DIRECTIVE: Each line of the data holding "size" should be found and copied.
──────── LISTED ENTRIES ────────
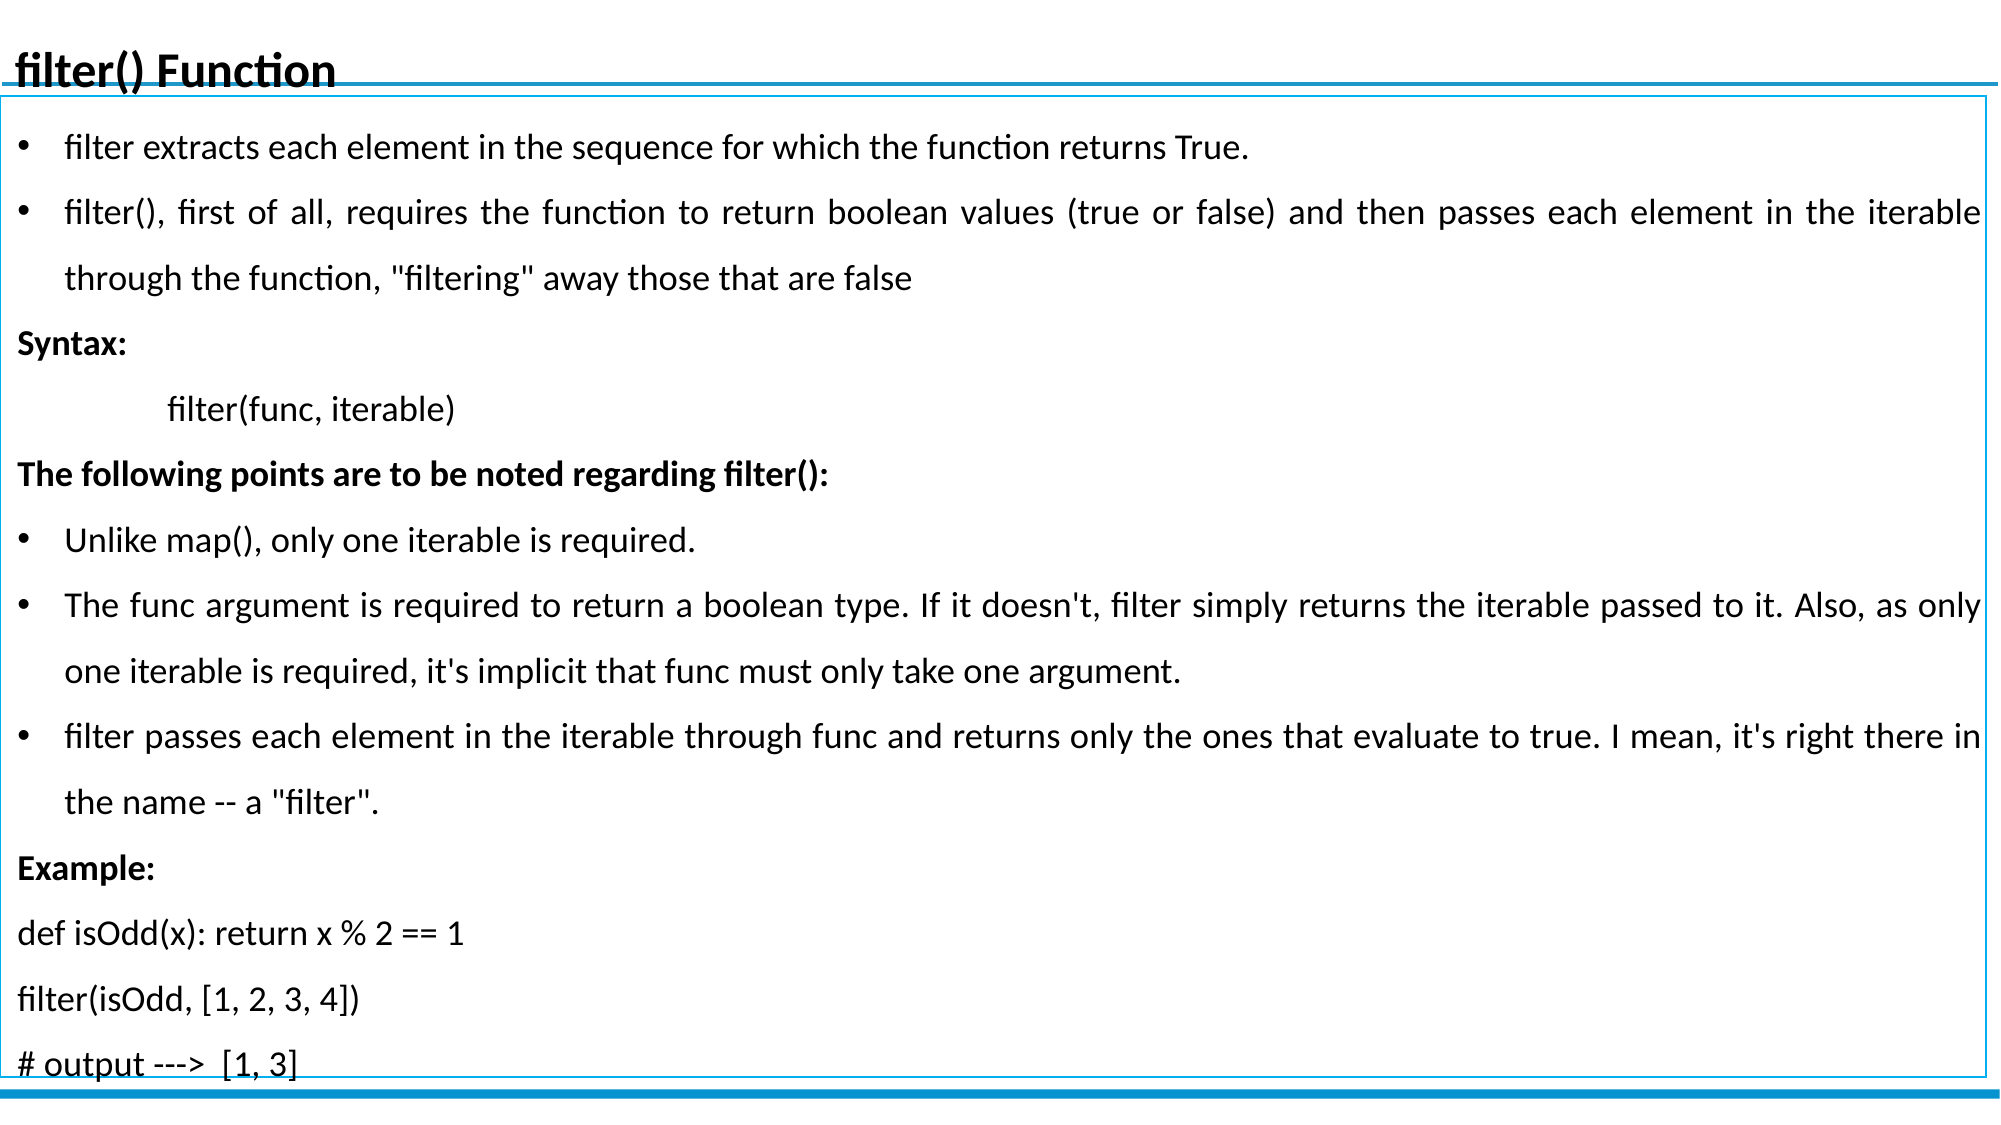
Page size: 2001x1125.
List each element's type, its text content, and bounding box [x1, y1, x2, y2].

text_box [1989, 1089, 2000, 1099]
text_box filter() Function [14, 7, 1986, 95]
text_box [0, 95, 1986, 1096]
────────
──────── LISTED ENTRIES ────────
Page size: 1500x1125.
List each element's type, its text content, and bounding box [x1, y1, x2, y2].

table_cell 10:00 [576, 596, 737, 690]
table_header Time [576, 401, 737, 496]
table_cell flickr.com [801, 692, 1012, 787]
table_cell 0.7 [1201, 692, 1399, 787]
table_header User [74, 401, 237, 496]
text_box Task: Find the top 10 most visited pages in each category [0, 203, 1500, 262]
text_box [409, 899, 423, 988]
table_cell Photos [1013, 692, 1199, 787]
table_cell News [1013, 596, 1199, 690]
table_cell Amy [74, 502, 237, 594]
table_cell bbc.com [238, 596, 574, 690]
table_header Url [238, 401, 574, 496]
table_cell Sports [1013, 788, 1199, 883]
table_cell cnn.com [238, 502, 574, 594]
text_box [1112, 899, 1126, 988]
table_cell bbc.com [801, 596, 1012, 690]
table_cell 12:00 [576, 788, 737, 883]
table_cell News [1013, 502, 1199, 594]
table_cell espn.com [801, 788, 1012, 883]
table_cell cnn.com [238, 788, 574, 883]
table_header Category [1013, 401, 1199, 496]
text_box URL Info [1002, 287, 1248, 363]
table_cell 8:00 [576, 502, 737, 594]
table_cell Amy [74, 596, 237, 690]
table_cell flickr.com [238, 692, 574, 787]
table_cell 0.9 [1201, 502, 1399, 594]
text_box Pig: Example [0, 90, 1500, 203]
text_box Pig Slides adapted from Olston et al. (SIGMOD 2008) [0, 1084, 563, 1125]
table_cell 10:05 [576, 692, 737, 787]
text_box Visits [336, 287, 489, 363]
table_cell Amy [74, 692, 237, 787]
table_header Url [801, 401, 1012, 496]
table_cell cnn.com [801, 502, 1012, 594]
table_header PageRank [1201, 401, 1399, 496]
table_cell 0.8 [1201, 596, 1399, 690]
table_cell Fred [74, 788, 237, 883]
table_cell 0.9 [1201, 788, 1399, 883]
────────
RESULT OF THE EXERCISE:
Page size: 2001x1125.
Page size: 1500x1125.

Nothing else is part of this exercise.